At first, it would seem that this lends itself very well for relational databases. A row in a table would be the object to be described and columns are the properties. The intersection is the value. However, the problem - and strength of RDF - is that you can have any number of properties for an object. Basically, you could have any number of columns and sometimes, the property value is not just a value - it can be a database row in itself or even a set of rows.. or a set of values.
The app I wrote mapped arbitrary RDF files to relational databases and back as well as provided an API to perform queries on the data. The result of the queries were RDF graphs in themselves.
While this was quite cool, it turned out to be quite difficult to turn the query result graphs into meaningful stuff in a user interface. Also, queries on the RDF graphs could turn out to be extremely complex SQL queries... Most of these problems were eventually solved but the code wasn't used directly for any real world app, except heavily modified as a metadata database for a web publishing system.
A markup weenie rebuts. (Score:4, Interesting)
But these are critiques directed at the hype machine, not the specification. This is really distressing me. The machine is so efficient that there are API's for XML (which shall remain nameless) being written and optimized for message passing which cannot handle mixed content as a matter of design. As though it were somehow so useful in this area that a section of the spec should be tossed to make it efficient. As though there weren't already gallons of ink being spilled on EDI, etc.
XML was not designed to replace S-expressions, to facilitate cross-platform communications, revolutionize EDI or DBMs, to theorize about language design, yada, yada. XML is just that, an Extensible bloody Markup Language, a document tagging scheme. In this regard it is a tremendous advance. It is 80% less suck, by volume, than what went before. If you think your XML parser is bloated, have a look at any SGML parser. Part of what gets stripped out is tag minimization, the absence of which another poster complained about.
Hey, its text and not binary because I need to write it and read it. Yes, Virginia, I've got 400 users tagging XML in flat-file editors. They complained about the loss of tag-minimization, too. But my svelte little Xerces needs a hand to stay so lean.
The goal is to get structural and semantic information into my documents. (Yes, it's data, but a special kind of data called a document.
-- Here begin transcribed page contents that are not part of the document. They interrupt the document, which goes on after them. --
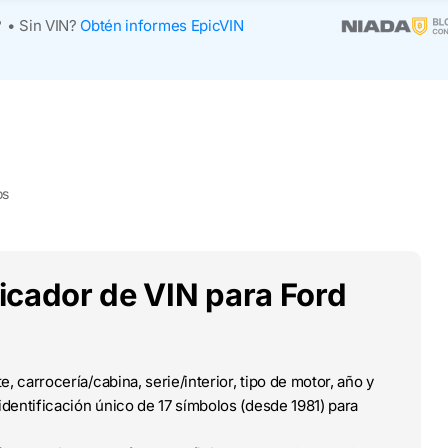
?
•
Sin VIN?
Obtén informes EpicVIN
os
ficador de VIN para Ford
e, carrocería/cabina, serie/interior, tipo de motor, año y
dentificación único de 17 símbolos (desde 1981) para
You can call the message your passing a document, and use XML to format it, but there is some overhead the hype machine may not have emphasised in their rush to market.) I also strive to eliminate formatting or presentation instructions from the document (or hide them in PIs) to facilitate multi-target outputs. This lets my typesetters typeset and my data-entry people enter data.
XML is designed to bring something of this model to the web. HTML is too presentation oriented. SGML is too bulky. That's what it do, babe. I take a single source file from somewhere on the filesystem, incorporate pieces from elsewhere (entity resolution, DB queries, etc.), turn it into one of five possible outputs. I use two different pagination engines with different proprietary formatting macros, XSL(T|FO), or a trap door on the bottom to dump pretty-printed ASCII. Its a publishing tool.
Re:A markup weenie rebuts. (Score:2, Insightful)
XSL is also cool, once you climb the steep learning curve and bend your mind around it's declarative style.
As for native xml db's - that is probably mostly hype.
performance (Score:3, Funny)
Re:XML == bad job (Score:2)
Perhaps your opinion does not count for very much if you don't know enough about the subject you are prattling on about that you have to make such an inane statement.
SGML predated UTF by at least a decade. SGML also predated the fad for reading Chomsky in the compiler writing community. The original SGML 'standard' is more or less documentation of Goldfarb's original code (COBOL from the looks of the spec).
XML is a cleanup of SGML which removes the more demented parts of the original architecture. The DTDs are one such part.